On every construction site, engineering works location and the vast majority of places where dangerous work is carried out, the distinct look of high-visibility safety workwear is a ubiquitous sight.

It is typically a legal requirement to provide high visibility clothing suitable for a particular worksite whenever it is needed, and it should be fit for purpose, hard wearing and long-lasting.

It also often needs to be a standard shade of yellow with retro-reflective strips, but the reason why yellow became the most common standard colour for high visibility purposes is fascinating and does not originate with clothing.
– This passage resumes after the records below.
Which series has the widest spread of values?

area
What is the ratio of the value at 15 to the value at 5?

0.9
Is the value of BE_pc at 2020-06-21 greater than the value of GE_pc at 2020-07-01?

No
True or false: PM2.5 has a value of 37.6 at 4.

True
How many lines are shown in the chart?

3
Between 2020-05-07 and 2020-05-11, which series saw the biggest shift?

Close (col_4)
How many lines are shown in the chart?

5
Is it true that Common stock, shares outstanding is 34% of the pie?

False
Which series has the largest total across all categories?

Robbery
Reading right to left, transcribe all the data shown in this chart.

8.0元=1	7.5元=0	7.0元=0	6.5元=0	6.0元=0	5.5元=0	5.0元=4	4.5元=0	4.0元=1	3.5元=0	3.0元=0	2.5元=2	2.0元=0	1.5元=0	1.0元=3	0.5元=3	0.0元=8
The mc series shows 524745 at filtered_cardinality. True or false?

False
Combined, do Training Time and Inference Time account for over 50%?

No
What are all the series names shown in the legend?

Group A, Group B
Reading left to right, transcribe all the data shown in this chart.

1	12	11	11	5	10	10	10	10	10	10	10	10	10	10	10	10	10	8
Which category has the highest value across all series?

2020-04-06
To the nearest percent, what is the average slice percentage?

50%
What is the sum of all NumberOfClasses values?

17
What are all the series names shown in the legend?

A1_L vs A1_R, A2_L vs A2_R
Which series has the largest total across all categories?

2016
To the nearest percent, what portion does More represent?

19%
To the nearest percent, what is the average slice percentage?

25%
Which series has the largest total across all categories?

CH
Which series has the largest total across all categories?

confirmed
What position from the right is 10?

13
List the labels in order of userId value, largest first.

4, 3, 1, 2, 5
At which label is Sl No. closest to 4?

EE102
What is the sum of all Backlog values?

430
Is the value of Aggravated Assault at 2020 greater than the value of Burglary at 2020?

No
The origins of yellow as a safety colour are believed to have started with Dr Frank Cyr, a professor at Columbia University and a conference he arranged to determine a group of safety standards for school buses in the United States.

As school buses pick up children at dawn and dusk, which can be particularly dark in certain parts of the country at certain times of the year, a bus that is set to be used by children needs to be highly visible in a wide range of conditions.

At the time, there were no standards for the colour of school transportation, which meant that certain colour vehicles were difficult to see, if not practically invisible in darker conditions, and any identifying text was impossible to make out, in line with the Purkinje Effect.

Dr Cyr, alongside other people at the conference that took place at Teachers College, discussed potential colour options and painted a range of coloured steps along the wall, looking for which ones were most visible when the lights were turned off.

Ultimately, the colour selected was a warm yellow shade, because it was easy to read black text off of it, it was very easy to make out at a distance and because it was currently not used for anything else, it would become associated with school buses.

It would take some time but a similar conclusion would be found around the world, although it was not initially a universal conclusion, and the shade of yellow most associated with safety would be quite different from the yellow-orange hue associated with school buses.

Indeed, the very first high visibility jackets were worn by track workers in Glasgow in 1964 and were fluorescent orange rather than the chartreuse yellow that is most commonly associated with high visibility.

Railway workers in the United Kingdom still use orange clothing to this day, but the use of chartreuse yellow was first considered a suitable shade for high-visibility purposes in the 1970s, after an attempt by ophthalmologist Stephen Solomon to change the colours of fire engines.

His logic, that the yellow-green shade was much more visible at night compared to red, was sound, but despite his evidence that it would be safer and avoid the potential Purkinje Effect issues that red vehicles look invisible in low light conditions, tradition endured and the fire engines stayed red.

However, it would be used for other equipment that needed to be easily visible as well as high-visibility jackets, and has been a standard for safety clothing since 1999.